Leakage-Aware Bandgap Prediction on the JARVIS-DFT Dataset: A Phase-Wise Feature Analysis
This work addresses data leakage issues in materials science for researchers, providing a curated dataset and baseline metrics, but it is incremental as it focuses on analysis and control rather than novel prediction methods.
The study tackled the problem of data leakage in bandgap prediction by curating a leakage-controlled dataset of 2280 materials from JARVIS-DFT, and found that tree-based models achieved R2 values of 0.88 to 0.90, with dielectric tensor components as key predictors.

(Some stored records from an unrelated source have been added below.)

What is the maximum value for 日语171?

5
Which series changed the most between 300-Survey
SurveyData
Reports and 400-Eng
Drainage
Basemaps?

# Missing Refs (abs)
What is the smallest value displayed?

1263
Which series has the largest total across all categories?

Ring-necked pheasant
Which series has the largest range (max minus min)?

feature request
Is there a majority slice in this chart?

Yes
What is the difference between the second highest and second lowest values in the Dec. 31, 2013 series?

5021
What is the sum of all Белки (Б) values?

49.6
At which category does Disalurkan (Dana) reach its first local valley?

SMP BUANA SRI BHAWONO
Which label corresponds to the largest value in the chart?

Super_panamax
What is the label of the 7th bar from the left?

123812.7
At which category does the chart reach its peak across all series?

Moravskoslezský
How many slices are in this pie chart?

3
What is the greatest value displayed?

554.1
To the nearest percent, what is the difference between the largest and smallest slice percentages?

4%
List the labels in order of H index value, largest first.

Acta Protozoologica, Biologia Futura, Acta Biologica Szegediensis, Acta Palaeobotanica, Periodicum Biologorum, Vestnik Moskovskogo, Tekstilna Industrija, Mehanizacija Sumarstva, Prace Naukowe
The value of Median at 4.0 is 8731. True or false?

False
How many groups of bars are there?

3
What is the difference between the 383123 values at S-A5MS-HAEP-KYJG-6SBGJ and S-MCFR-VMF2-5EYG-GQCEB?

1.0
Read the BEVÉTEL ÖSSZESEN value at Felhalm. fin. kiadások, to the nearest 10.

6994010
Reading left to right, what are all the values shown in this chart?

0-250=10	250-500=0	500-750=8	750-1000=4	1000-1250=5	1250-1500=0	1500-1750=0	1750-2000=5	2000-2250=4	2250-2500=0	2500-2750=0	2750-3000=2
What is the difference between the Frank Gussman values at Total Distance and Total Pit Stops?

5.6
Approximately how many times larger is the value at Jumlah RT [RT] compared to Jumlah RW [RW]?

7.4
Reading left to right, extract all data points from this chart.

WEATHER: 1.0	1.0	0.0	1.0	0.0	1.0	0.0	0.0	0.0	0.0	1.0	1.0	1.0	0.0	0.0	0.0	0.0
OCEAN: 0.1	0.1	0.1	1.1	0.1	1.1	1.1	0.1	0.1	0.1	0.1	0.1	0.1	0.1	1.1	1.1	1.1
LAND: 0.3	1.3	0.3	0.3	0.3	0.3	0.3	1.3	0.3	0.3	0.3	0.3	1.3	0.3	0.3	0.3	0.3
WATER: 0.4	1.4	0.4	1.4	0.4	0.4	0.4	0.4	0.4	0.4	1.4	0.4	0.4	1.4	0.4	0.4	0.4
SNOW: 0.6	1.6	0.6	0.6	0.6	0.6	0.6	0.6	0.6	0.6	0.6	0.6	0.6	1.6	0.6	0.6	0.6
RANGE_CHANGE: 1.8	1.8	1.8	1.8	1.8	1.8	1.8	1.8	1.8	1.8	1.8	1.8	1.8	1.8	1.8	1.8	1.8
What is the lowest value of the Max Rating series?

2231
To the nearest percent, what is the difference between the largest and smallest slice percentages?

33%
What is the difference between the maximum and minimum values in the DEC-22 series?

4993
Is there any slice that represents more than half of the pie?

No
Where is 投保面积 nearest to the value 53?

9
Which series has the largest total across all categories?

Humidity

In this study, we perform a systematic analysis of the JARVIS-DFT bandgap dataset and identify and remove descriptors that may inadvertently encode band-structure information, such as effective masses. This process yields a curated, leakage-controlled subset of 2280 materials. Using this dataset, a three-phase modeling framework is implemented that incrementally incorporates basic physical descriptors, engineered features, and compositional attributes. The results show that tree-based models achieve R2 values of approximately 0.88 to 0.90 across all phases, indicating that expanding the descriptor space does not substantially improve predictive accuracy when leakage is controlled. SHAP analysis consistently identifies the dielectric tensor components as the dominant contributors. This work provides a curated dataset and baseline performance metrics for future leakage-aware bandgap prediction studies.